Generating and executing complex legal documents is risky enough under the best of circumstances—even with your best, brightest and most skilled staff calling the shots.  But if you’re faced with scaling back, you could, by necessity, end up relying on less experienced, less skilled staff members. As was explained in the previous steps, you can minimise the risk of human error compromising the integrity of an important legal document by building the experience of your best practitioners into the business logic of the underlying template and then ensuring staff members follow best practice as they enter transactional data into the interview.  Using your old approach, metadata from a past case or transaction can make its way into a circulated, executed document.  With HotDocs, only designated personnel can edit templates.  This approach keeps documents from degrading over time and insures that each new transaction results in fresh, clean documents, without any hidden metadata traps that can come back to haunt you.

  1. Shoot for Transaction Ready

Obviously, not all legal documents are highly structured and rule-based.
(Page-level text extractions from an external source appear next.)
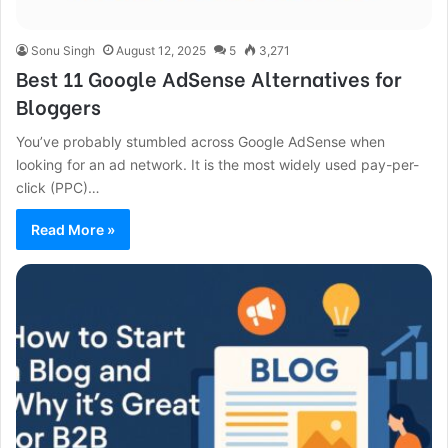
Sonu Singh
August 12, 2025
5
3,271
Best 11 Google AdSense Alternatives for
Bloggers
You’ve probably stumbled across Google AdSense when
looking for an ad network. It is the most widely used pay-per-
click (PPC)…
Read More »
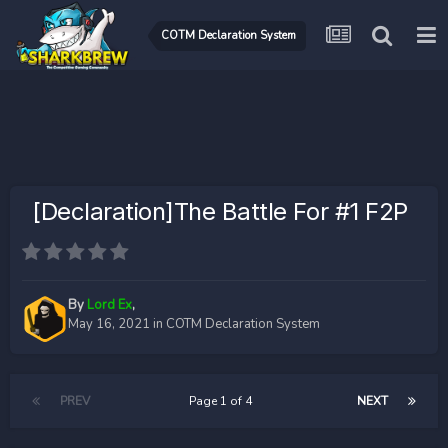
COTM Declaration System
[Declaration]The Battle For #1 F2P
By
Lord Ex
,
May 16, 2021
in
COTM Declaration System
PREV
Page 1 of 4
NEXT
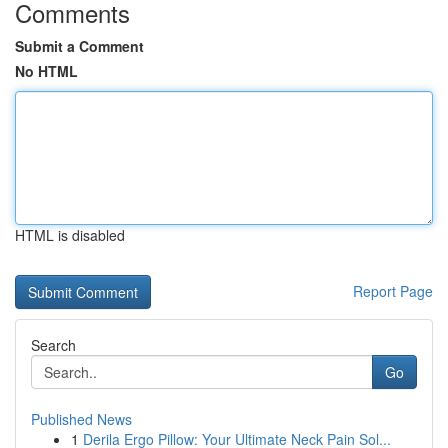
Comments
Submit a Comment
No HTML
HTML is disabled
Report Page
Search
Go
Published News
1
Derila Ergo Pillow: Your Ultimate Neck Pain Sol...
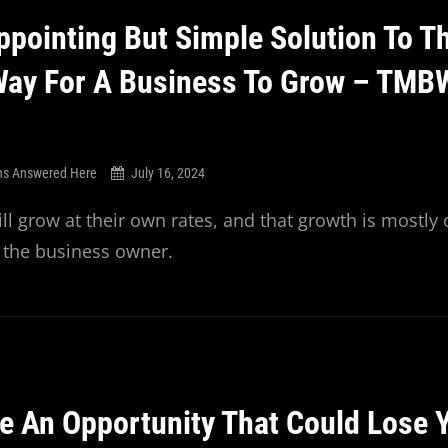
ppointing But Simple Solution To T
Way For A Business To Grow – TMB
ns Answered Here
July 16, 2024
ll grow at their own rates, and that growth is mostly 
f the business owner.
ke An Opportunity That Could Lose 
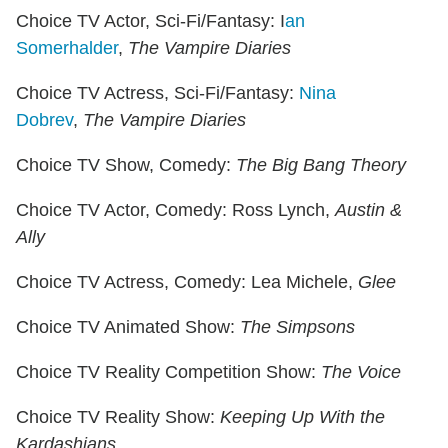
Choice TV Actor, Sci-Fi/Fantasy: I
an
Somerhalder
,
The Vampire Diaries
Choice TV Actress, Sci-Fi/Fantasy:
Nina
Dobrev
,
The Vampire Diaries
Choice TV Show, Comedy:
The Big Bang Theory
Choice TV Actor, Comedy: Ross Lynch,
Austin &
Ally
Choice TV Actress, Comedy: Lea Michele,
Glee
Choice TV Animated Show:
The Simpsons
Choice TV Reality Competition Show:
The Voice
Choice TV Reality Show:
Keeping Up With the
Kardashians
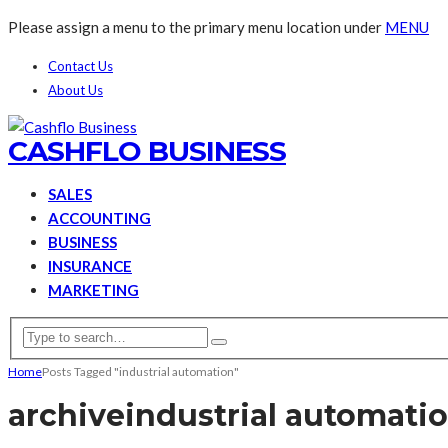
Please assign a menu to the primary menu location under
MENU
Contact Us
About Us
CASHFLO BUSINESS
SALES
ACCOUNTING
BUSINESS
INSURANCE
MARKETING
Home
Posts Tagged "industrial automation"
archive
industrial automati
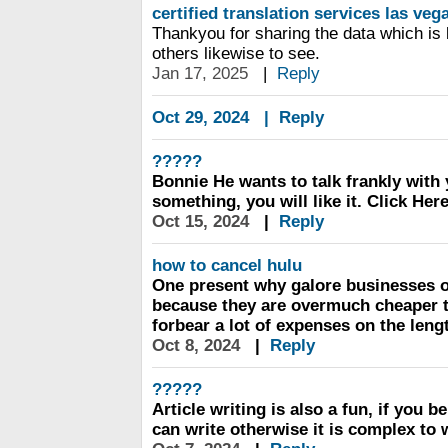
certified translation services las veg
Thankyou for sharing the data which is 
others likewise to see.
Jan 17, 2025
|
Reply
Oct 29, 2024
|
Reply
?????
Bonnie He wants to talk frankly wit
something, you will like it. Click Here
Oct 15, 2024
|
Reply
how to cancel hulu
One present why galore businesses o
because they are overmuch cheaper t
forbear a lot of expenses on the leng
Oct 8, 2024
|
Reply
?????
Article writing is also a fun, if you b
can write otherwise it is complex to w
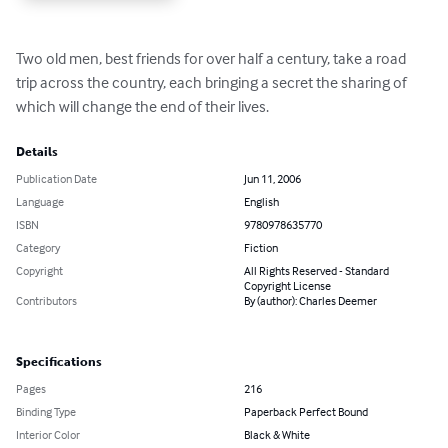
Two old men, best friends for over half a century, take a road 
trip across the country, each bringing a secret the sharing of 
which will change the end of their lives.
Details
Publication Date
Jun 11, 2006
Language
English
ISBN
9780978635770
Category
Fiction
Copyright
All Rights Reserved - Standard
Copyright License
Contributors
By (author): Charles Deemer
Specifications
Pages
216
Binding Type
Paperback Perfect Bound
Interior Color
Black & White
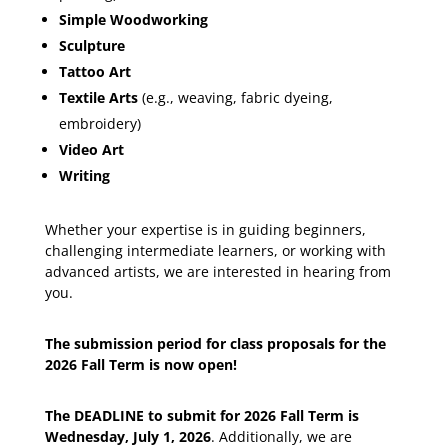
Simple Woodworking
Sculpture
Tattoo Art
Textile Arts
(e.g., weaving, fabric dyeing,
embroidery)
Video Art
Writing
Whether your expertise is in guiding beginners,
challenging intermediate learners, or working with
advanced artists, we are interested in hearing from
you.
The submission period for class proposals for the
2026 Fall Term is now open!
The DEADLINE to submit for 2026 Fall Term is
Wednesday, July 1, 2026
. Additionally, we are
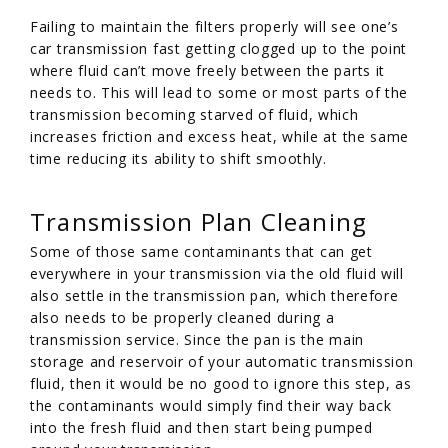
Failing to maintain the filters properly will see one’s
car transmission fast getting clogged up to the point
where fluid can’t move freely between the parts it
needs to. This will lead to some or most parts of the
transmission becoming starved of fluid, which
increases friction and excess heat, while at the same
time reducing its ability to shift smoothly.
Transmission Plan Cleaning
Some of those same contaminants that can get
everywhere in your transmission via the old fluid will
also settle in the transmission pan, which therefore
also needs to be properly cleaned during a
transmission service. Since the pan is the main
storage and reservoir of your automatic transmission
fluid, then it would be no good to ignore this step, as
the contaminants would simply find their way back
into the fresh fluid and then start being pumped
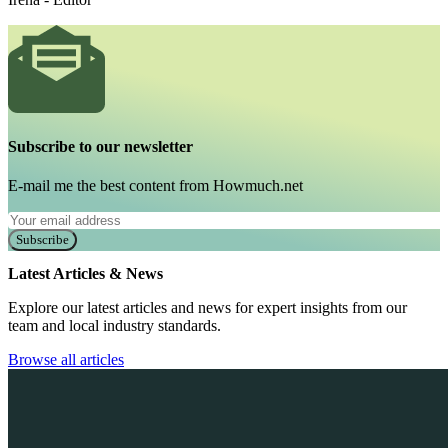
Subscribe to our newsletter
E-mail me the best content from Howmuch.net
Subscribe
Latest Articles & News
Explore our latest articles and news for expert insights from our
team and local industry standards.
Browse all articles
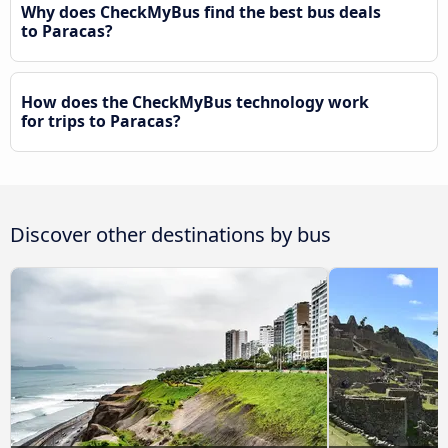
Why does CheckMyBus find the best bus deals
to Paracas?
How does the CheckMyBus technology work
for trips to Paracas?
Discover other destinations by bus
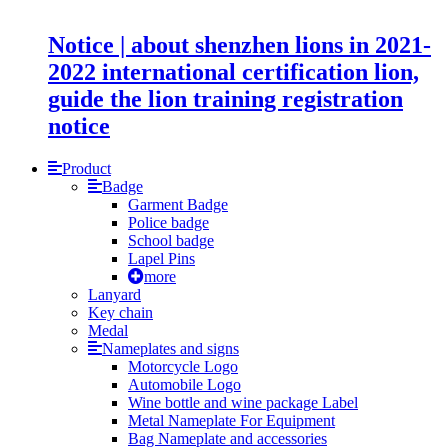
Notice | about shenzhen lions in 2021-
2022 international certification lion,
guide the lion training registration
notice
Product
Badge
Garment Badge
Police badge
School badge
Lapel Pins
more
Lanyard
Key chain
Medal
Nameplates and signs
Motorcycle Logo
Automobile Logo
Wine bottle and wine package Label
Metal Nameplate For Equipment
Bag Nameplate and accessories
Some documents are custom negotiated, top to bottom, with a little boiler plate scattered throughout.  With such documents, a template may be used to generate a good first draft, which will save some time, etc.  But other types of documents—estate planning or corporate formations, for example—may lend themselves to complete automation.  Again, you’ll need an elite system and the oversight of your best practitioners, but in the end, you’ll get the highest quality documents at a tiny fraction of the overall expense of doing it the old way and you’ll get them right off the printer, ready to negotiate.  Sound naïve? Well, it’s a practice that the largest enterprises in the world— banks, insurance companies, government agencies, corporate counsel, etc.—have been engaging in millions of times a day for decades.

  1. Speed up Document Production

Document automation, when done the right way (see the above five steps) isn’t just a little faster and a little less expensive than an old-school, search-and-replace, cut-and paste approach.  It’s radically faster and dramatically less expensive. One of the world’s largest banks trimmed its loan origination process, including the generation of all collateral documentation, from three days to under an hour.  A sprawling government agency that regularly produces an ultra-complex contract involving multiple government agencies, contractors, sub-contractors, and materials providers slashed the contract-generation process from three months to half of a day.